The answer should consist of each line below that contains the word "занятия".

* DATA IN THIS EXERCISE

···

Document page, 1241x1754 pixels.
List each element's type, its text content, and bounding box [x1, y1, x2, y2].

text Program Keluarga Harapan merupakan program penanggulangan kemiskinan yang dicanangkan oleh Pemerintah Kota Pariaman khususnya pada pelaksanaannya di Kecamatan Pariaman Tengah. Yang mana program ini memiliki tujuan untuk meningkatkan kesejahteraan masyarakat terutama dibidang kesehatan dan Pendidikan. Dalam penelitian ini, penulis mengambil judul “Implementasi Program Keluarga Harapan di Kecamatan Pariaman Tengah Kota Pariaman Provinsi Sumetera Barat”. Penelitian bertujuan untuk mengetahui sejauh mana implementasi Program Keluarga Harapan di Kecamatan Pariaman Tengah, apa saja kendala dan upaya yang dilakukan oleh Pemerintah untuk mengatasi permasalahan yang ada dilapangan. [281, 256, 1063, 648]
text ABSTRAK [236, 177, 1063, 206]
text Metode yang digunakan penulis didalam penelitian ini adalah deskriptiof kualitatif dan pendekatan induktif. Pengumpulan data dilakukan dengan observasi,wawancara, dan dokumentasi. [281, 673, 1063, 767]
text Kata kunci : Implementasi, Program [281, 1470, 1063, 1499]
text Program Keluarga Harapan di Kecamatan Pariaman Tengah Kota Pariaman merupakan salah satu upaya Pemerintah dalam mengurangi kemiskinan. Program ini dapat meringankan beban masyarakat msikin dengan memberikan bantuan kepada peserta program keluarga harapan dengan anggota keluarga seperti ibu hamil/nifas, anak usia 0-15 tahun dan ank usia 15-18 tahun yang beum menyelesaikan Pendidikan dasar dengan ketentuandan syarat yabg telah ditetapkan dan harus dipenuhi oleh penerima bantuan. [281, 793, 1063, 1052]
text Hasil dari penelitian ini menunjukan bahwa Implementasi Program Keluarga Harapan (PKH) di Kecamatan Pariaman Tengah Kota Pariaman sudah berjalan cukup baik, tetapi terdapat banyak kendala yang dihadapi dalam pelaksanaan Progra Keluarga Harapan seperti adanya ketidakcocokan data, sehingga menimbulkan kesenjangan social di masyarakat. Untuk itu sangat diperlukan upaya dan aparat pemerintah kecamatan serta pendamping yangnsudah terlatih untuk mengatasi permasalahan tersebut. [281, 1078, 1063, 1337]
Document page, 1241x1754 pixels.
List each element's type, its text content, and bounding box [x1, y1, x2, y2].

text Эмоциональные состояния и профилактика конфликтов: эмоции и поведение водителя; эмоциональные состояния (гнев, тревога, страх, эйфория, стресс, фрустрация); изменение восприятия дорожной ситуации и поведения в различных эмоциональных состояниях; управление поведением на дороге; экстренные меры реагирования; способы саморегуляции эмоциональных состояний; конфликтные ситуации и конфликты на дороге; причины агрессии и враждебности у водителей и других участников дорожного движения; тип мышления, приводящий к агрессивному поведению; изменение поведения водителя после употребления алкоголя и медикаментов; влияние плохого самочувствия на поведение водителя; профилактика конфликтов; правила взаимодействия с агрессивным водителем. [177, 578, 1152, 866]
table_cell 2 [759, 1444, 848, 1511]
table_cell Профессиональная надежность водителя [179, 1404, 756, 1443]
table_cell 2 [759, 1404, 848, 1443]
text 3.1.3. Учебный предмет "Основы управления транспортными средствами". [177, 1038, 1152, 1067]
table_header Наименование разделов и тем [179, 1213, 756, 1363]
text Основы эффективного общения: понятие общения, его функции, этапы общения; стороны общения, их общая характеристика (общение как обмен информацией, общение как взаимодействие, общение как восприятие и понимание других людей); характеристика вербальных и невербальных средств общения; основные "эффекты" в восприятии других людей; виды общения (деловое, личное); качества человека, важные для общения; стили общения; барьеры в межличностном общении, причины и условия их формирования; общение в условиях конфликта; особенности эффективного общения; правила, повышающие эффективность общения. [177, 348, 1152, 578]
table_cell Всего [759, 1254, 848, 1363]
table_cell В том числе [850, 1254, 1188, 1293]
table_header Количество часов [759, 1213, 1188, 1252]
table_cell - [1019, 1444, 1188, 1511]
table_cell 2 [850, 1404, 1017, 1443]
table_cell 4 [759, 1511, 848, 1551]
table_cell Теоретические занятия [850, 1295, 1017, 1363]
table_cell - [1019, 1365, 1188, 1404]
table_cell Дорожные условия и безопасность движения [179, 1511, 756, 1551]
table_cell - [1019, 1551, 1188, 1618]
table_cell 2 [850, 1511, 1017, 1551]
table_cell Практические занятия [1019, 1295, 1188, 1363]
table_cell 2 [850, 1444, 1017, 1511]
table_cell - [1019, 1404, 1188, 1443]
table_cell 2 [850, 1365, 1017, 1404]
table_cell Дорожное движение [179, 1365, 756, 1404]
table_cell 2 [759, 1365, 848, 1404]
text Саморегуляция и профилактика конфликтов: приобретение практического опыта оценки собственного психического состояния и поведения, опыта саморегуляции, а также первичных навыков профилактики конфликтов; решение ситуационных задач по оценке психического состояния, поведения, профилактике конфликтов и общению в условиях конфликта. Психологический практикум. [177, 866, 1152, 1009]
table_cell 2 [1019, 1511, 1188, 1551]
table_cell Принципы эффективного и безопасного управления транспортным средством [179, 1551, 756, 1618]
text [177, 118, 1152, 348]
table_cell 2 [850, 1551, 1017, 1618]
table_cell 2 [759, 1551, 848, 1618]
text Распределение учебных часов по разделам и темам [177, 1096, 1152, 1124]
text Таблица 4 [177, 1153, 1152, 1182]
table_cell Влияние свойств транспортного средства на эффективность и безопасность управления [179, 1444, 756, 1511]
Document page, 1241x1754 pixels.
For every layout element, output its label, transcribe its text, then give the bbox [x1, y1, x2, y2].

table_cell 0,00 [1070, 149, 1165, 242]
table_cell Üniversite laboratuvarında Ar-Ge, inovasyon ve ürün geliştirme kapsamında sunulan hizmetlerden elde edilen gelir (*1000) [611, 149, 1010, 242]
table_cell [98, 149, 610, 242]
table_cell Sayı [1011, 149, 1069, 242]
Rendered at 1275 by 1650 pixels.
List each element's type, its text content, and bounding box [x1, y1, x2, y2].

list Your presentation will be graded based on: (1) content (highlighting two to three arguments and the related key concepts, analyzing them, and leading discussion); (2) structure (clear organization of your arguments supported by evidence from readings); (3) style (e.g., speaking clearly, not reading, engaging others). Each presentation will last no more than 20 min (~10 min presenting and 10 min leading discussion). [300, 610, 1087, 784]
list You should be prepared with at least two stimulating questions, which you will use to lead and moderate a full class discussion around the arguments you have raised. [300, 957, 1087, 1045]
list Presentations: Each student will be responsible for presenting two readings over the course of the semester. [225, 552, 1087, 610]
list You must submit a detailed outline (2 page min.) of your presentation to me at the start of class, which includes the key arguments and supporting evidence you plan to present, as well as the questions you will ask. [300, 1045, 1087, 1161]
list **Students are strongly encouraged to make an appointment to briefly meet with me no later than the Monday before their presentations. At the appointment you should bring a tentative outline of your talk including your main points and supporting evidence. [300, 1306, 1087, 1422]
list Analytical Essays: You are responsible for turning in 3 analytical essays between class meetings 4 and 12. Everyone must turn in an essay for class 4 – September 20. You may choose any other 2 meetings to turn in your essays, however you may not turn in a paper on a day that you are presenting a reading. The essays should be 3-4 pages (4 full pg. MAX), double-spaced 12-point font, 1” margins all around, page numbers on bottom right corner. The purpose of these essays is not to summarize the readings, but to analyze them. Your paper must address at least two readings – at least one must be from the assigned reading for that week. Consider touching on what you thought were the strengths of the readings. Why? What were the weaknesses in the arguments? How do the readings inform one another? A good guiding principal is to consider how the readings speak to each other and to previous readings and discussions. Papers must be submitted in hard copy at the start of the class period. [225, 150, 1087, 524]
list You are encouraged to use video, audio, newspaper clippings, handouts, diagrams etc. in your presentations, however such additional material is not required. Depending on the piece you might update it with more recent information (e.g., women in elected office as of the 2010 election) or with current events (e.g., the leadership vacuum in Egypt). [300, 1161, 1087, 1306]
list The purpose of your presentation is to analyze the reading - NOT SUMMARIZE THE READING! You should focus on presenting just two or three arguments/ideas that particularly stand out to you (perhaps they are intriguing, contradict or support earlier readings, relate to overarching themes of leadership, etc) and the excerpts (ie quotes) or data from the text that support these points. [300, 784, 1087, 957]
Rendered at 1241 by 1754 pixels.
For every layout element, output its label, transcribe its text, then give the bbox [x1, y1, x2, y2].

···

* EXERCISE RESULT
table_cell Теоретические занятия [850, 1295, 1017, 1363]
table_cell Практические занятия [1019, 1295, 1188, 1363]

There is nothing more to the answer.